A tabela abaixo mostra os dados disponíveis para os 18 países considerados. Nota-se que o Uruguai é o país com menor nível de pessoas pobres em toda a ALC. Para 2016, havia apenas 9,4 uruguaios em situação de pobreza e um percentual ínfimo de 0,3% uruguaios em situação de pobreza extrema. O Chile que tinha um nível de pobreza superior ao brasileiro, conseguiu melhores resultados para a melhoria da qualidade de vida da sua população e reduziu a pobreza de 22,2% em 2012 para 11,7% em 2015 e reduziu a pobreza extrema de 8,1%, em 2012, para 3,5% em 2015. Os dois países mais secularizados da ALC são os dois com menores níveis de pobreza.
A tabela abaixo não apresenta os dados do Brasil para 2015 e 2016, mas sabemos que nestes dois anos de grande crise econômica houve aumento da pobreza e da pobreza extrema. Mas com os dados disponíveis já se percebe que o Peru conseguiu reduzir mais rapidamente a pobreza extrema do que o Brasil.
A tabela abaixo também mostra que o país que mais aumentou a pobreza entre 2012 e 2014 foi a Venezuela, que tinha 21,2% de pobres em 2012 e passou para 32,6% em 2014. A pobreza extrema passou de 6% em 2012 para 9,5% em 2014 (a crise de refugiados da Venezuela que chegaram à Colômbia e ao Brasil é um exemplo da situação desesperadora do país). Segundo a pesquisa ENCOVI, de 2017, o percentual de pessoas abaixo da linha de pobreza na Venezuela atingiu 81,8% dos lares, enquanto a pobreza extrema chegou a 51,51%.
O relatório da Cepal mostra que os países que mais aumentaram o nível de pobreza em 2015 e 2016 foram o Brasil e a Venezuela, revertendo a redução que ocorreu em outros países da ALC:
“En este caso (2015-2016), la evolución regional de la pobreza y la pobreza extrema está particularmente influenciada por el devenir económico de dos países de significativo tamaño para la región, el Brasil y la República Bolivariana de Venezuela. Dado que no se dispone aún de datos comparables provenientes de las encuestas de hogares referidas a 2016 en el Brasil y a 2015 y 2016 en la República Bolivariana de Venezuela, las proyecciones sobre los cambios esperados en materia de pobreza se ven influidas por la contracción del PIB por habitante del 4,4% (2016) en el Brasil, y del 6,9% (2015) y el 10,8% (2016) en la República Bolivariana de Venezuela. El aumento de la pobreza proyectado en dichos países supera la reducción observada en el resto de la región” (p. 89 e 90)
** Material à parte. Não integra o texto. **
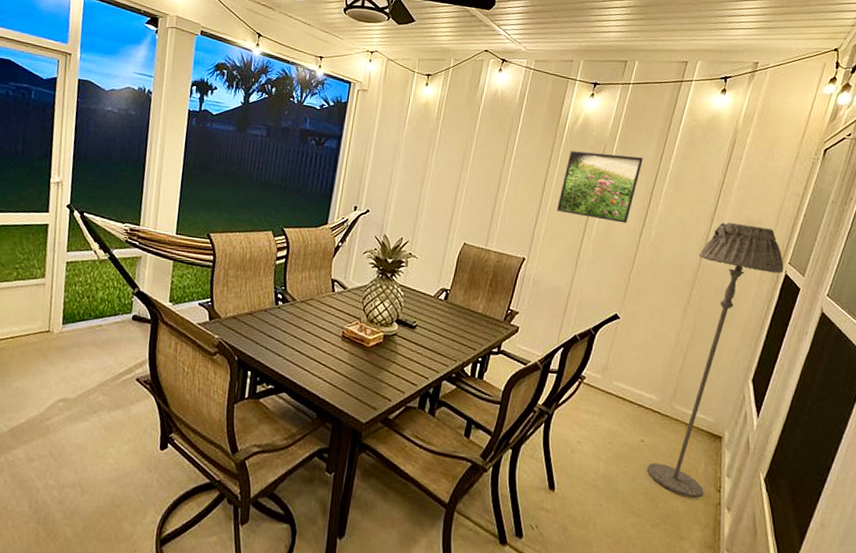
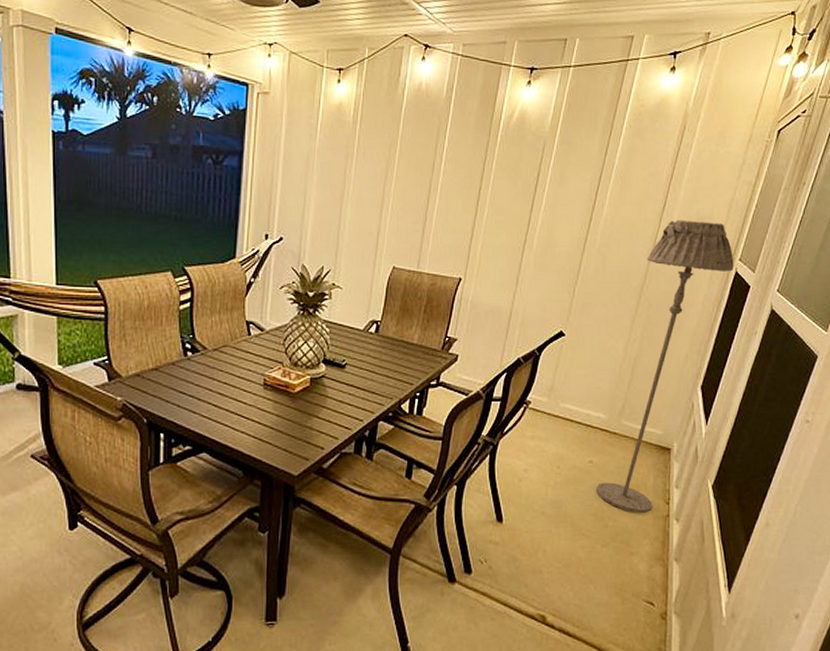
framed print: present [557,150,643,224] -> none [494,150,586,230]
A tabela mostra ainda que Honduras é o país com maior nível de pobreza da região, seguido de Guatemala, Bolívia, El Salvador, etc. O México – que é o segundo país da ALC em termos de população e economia – também apresenta níveis elevados de pobreza, a despeito de várias políticas de transferência de renda.
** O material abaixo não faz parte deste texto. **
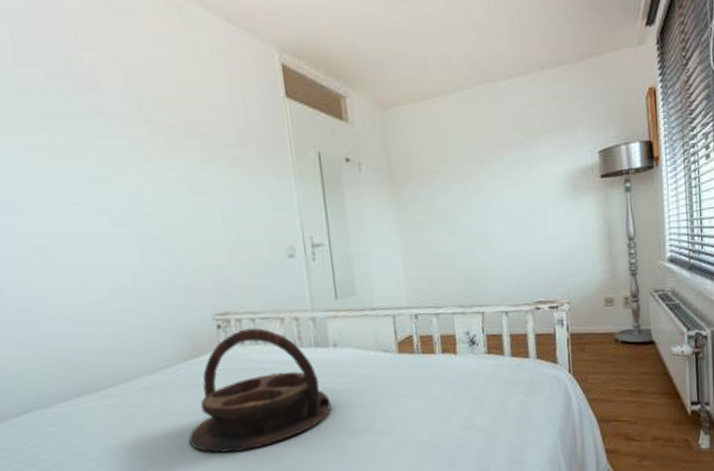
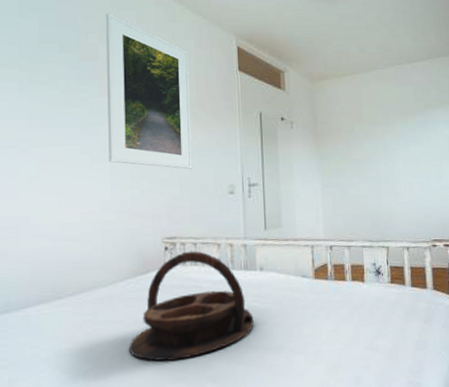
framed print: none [99,21,240,229] -> present [105,13,193,169]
Para o caso brasileiro, artigo de Bruno Villas Boas, no Jornal Valor (18/12/2017) mostra os números do aumento da extrema pobreza no Brasil em 2015 e 2016. O número de pessoas vivendo com menos de US$ 1,9 por dia (ou R$ 133,72 por mês) foi de 8 milhões em 2014, passou para 9,8 milhões em 2015 e atingiu 13,3 milhões de pessoas em 2016. Em termos de percentagem da população, a extrema pobreza atingiu o menor nível, de 4,1% em 2014, passando para 4,9% em 2015 e 6,5% em 2016.
O artigo também mostra que havia 52,2 milhões de pessoas em situação de pobreza, representando 25,4% da população total brasileira. O que mostra que o Brasil está atrás da Costa Rica no combate à pobreza.
O fato é que a América Latina e Caribe (ALC) apresentou ganhos fundamentais na redução da pobreza durante o períodos em que o superciclo das commodities favoreceu os termos de intercâmbio e trouxe crescimento da renda e do emprego na região. No processo de reprimarização da economia e com a redução do preço das commodities, em geral, a ALC não conseguiu recuperar o dinamismo anterior e entrou em uma temporada de baixo crescimento e de estagnação social. Resta saber se esta situação será conjuntural e de curto prazo ou estrutural e de longo prazo, pois a alternativa necessária, incluída na meta dos ODS, é o fim da pobreza e da fome para a construção de uma América Latina mais próspera e justa.
“Create a world with no fear
Together we’ll cry happy tears
See the nations turn their swords Into plowshares” Michael Jackson
CEPAL. Panorama Social de América Latina, CEPAL, Santiago de Chile, 2017.
Bruno Villas Boas. Biênio de recessão levou 9 milhões à pobreza, Jornal Valor, SP, 18/12/2017.